Exercise directions » Pick out every line of the entries below where "whole" occurs, and copy those lines.

*** Opening Recorded information ***

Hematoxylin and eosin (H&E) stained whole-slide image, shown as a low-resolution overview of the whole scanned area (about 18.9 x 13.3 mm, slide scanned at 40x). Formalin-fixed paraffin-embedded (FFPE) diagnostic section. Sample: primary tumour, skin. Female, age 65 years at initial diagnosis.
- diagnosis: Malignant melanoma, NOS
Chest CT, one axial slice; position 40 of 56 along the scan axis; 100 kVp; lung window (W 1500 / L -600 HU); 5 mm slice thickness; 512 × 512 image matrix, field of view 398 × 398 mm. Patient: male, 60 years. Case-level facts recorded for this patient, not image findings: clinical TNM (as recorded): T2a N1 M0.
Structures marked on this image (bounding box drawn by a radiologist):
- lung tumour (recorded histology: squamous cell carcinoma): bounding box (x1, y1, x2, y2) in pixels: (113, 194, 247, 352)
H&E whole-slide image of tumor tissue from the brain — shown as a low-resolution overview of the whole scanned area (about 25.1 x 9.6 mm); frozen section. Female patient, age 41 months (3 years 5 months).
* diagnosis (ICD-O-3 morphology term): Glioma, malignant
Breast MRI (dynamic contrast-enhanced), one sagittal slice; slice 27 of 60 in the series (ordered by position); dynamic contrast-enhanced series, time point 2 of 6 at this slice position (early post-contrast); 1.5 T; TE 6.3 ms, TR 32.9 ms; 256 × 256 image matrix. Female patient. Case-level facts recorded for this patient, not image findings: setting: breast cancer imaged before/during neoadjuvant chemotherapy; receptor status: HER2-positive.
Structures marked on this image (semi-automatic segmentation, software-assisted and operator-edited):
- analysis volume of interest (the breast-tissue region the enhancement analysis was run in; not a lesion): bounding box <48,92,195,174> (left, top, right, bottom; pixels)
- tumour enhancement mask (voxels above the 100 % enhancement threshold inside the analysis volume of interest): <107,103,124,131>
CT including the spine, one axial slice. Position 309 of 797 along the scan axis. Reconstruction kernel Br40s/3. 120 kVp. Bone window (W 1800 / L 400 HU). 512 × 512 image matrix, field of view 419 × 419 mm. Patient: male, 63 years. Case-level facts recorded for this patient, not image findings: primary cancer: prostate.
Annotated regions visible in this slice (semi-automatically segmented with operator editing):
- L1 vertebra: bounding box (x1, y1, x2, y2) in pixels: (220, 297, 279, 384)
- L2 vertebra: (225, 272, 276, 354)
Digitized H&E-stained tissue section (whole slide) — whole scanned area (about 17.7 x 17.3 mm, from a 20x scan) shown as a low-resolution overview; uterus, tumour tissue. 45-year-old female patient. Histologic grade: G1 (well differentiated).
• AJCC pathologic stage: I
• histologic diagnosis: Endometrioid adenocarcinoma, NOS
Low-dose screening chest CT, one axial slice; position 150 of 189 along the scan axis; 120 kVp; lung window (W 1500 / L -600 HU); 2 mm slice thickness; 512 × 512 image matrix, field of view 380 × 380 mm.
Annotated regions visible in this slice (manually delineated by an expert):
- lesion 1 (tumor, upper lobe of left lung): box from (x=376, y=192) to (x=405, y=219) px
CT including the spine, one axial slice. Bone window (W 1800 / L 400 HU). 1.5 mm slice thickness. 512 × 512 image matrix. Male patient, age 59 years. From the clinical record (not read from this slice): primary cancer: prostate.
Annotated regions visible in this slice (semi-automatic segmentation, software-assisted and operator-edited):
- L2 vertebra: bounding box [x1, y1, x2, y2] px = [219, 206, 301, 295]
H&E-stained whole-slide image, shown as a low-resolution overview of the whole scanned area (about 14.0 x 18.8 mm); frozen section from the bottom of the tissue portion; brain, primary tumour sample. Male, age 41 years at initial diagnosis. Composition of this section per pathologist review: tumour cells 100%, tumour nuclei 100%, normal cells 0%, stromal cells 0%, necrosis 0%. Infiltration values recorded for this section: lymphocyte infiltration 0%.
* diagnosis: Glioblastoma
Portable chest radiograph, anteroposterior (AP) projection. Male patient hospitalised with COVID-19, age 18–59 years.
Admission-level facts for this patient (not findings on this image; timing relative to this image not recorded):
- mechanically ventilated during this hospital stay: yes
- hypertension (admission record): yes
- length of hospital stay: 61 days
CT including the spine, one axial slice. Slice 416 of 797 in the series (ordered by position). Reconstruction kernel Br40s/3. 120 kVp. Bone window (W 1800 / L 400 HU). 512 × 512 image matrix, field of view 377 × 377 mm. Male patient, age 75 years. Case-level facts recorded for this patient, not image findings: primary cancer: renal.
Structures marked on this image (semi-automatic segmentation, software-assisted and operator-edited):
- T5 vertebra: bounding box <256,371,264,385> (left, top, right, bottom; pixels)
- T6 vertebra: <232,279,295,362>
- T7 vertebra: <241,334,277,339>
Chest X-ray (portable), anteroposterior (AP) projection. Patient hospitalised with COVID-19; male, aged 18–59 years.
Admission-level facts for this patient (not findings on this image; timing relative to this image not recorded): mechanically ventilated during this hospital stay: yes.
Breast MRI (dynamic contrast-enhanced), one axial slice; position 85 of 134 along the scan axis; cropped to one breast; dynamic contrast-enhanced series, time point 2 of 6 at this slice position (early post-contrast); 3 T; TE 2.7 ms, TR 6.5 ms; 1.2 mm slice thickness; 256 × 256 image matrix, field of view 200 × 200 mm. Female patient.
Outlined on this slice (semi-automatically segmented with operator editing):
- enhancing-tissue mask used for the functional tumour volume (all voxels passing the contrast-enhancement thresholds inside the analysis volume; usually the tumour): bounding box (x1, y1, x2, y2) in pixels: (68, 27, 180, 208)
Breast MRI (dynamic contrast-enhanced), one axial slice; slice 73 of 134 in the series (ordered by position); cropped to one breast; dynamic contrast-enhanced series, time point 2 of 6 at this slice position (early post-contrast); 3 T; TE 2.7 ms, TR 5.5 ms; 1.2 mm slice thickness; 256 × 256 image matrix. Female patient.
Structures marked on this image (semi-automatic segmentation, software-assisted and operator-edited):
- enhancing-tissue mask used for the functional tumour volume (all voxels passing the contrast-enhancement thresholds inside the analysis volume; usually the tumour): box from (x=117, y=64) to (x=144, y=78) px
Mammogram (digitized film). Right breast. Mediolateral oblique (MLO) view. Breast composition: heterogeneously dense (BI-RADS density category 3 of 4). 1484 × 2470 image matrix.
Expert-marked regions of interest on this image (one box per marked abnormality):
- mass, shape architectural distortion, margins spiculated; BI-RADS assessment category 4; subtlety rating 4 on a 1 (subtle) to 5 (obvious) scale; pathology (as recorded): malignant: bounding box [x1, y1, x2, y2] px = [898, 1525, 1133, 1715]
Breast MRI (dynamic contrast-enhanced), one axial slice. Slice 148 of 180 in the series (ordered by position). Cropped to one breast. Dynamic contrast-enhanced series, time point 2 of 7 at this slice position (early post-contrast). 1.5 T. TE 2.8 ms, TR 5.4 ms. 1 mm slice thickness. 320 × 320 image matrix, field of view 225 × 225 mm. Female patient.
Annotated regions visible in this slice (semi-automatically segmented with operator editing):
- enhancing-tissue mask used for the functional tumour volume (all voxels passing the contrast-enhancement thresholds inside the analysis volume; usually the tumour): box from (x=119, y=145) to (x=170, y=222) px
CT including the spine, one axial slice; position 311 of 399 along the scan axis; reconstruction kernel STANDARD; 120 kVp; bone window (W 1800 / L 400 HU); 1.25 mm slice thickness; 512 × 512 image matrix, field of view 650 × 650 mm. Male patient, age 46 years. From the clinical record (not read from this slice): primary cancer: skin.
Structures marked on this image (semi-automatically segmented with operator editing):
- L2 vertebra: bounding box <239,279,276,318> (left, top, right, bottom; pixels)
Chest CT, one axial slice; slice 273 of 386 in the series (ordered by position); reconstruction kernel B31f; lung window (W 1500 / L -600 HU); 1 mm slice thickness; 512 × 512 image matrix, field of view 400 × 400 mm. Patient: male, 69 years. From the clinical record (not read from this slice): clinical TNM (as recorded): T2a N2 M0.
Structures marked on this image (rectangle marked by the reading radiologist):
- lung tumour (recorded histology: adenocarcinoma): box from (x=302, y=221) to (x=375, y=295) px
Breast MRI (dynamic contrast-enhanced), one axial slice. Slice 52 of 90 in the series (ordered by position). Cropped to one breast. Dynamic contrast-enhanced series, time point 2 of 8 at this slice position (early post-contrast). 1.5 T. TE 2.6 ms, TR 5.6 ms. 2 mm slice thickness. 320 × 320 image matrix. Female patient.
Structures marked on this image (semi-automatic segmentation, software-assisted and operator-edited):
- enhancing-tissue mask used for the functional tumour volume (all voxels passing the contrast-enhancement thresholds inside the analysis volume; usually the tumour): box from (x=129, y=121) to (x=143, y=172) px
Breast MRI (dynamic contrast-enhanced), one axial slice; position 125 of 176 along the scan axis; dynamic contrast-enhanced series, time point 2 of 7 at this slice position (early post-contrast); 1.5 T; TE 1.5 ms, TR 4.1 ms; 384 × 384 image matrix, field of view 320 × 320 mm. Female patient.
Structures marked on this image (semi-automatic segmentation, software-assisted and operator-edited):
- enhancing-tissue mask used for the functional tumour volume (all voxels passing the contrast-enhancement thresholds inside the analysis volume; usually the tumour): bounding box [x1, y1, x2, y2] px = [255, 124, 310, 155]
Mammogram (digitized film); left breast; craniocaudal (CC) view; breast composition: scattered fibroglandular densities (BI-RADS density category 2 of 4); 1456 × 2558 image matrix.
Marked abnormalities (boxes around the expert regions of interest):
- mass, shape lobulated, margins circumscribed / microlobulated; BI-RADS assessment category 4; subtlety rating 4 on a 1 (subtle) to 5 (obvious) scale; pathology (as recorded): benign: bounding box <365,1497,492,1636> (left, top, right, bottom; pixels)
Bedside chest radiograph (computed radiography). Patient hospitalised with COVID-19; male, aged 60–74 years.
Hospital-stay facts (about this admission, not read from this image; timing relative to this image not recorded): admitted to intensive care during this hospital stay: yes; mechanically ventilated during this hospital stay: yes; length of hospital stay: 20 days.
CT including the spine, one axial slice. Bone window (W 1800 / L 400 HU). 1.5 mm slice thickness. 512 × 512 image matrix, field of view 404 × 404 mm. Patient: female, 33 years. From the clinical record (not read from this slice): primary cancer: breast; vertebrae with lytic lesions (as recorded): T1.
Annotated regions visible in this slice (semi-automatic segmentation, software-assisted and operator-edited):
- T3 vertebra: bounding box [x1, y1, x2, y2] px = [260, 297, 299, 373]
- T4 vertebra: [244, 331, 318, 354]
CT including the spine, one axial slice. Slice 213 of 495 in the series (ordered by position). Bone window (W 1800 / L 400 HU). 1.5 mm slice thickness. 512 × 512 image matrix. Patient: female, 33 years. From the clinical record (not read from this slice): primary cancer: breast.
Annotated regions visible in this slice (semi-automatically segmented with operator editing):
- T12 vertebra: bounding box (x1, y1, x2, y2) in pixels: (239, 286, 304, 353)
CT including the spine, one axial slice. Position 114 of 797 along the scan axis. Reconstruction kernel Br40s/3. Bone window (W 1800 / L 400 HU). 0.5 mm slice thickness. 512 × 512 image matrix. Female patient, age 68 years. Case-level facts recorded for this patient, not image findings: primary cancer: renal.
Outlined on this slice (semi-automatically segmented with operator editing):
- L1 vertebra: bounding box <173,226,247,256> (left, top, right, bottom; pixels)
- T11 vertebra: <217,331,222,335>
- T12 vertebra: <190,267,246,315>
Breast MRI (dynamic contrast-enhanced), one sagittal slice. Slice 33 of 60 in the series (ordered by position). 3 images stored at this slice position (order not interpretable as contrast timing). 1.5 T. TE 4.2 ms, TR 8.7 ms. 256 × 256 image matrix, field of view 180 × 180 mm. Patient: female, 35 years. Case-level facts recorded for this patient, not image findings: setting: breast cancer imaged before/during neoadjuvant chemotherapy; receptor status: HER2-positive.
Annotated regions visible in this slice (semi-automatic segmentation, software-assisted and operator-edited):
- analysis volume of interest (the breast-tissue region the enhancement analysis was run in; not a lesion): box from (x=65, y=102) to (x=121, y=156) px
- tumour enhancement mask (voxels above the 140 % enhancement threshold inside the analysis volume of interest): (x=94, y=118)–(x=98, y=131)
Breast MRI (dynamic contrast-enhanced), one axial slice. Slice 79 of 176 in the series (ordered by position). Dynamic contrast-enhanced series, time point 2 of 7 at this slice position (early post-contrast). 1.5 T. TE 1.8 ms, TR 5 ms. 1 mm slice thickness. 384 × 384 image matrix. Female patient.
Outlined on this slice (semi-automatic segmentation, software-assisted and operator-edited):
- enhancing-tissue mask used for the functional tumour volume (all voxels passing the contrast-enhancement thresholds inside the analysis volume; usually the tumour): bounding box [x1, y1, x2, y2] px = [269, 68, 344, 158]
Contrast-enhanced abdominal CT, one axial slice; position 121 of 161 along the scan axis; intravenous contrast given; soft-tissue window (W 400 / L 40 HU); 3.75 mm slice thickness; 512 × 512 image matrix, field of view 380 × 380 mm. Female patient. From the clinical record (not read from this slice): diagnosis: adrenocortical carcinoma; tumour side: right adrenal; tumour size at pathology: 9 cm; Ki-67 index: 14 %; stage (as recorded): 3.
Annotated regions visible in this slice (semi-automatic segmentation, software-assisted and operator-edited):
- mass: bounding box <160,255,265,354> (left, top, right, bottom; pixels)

*** Closing Recorded information ***

Answer space »
Hematoxylin and eosin (H&E) stained whole-slide image, shown as a low-resolution overview of the whole scanned area (about 18.9 x 13.3 mm, slide scanned at 40x). Formalin-fixed paraffin-embedded (FFPE) diagnostic section. Sample: primary tumour, skin. Female, age 65 years at initial diagnosis.
H&E whole-slide image of tumor tissue from the brain — shown as a low-resolution overview of the whole scanned area (about 25.1 x 9.6 mm); frozen section. Female patient, age 41 months (3 years 5 months).
Digitized H&E-stained tissue section (whole slide) — whole scanned area (about 17.7 x 17.3 mm, from a 20x scan) shown as a low-resolution overview; uterus, tumour tissue. 45-year-old female patient. Histologic grade: G1 (well differentiated).
H&E-stained whole-slide image, shown as a low-resolution overview of the whole scanned area (about 14.0 x 18.8 mm); frozen section from the bottom of the tissue portion; brain, primary tumour sample. Male, age 41 years at initial diagnosis. Composition of this section per pathologist review: tumour cells 100%, tumour nuclei 100%, normal cells 0%, stromal cells 0%, necrosis 0%. Infiltration values recorded for this section: lymphocyte infiltration 0%.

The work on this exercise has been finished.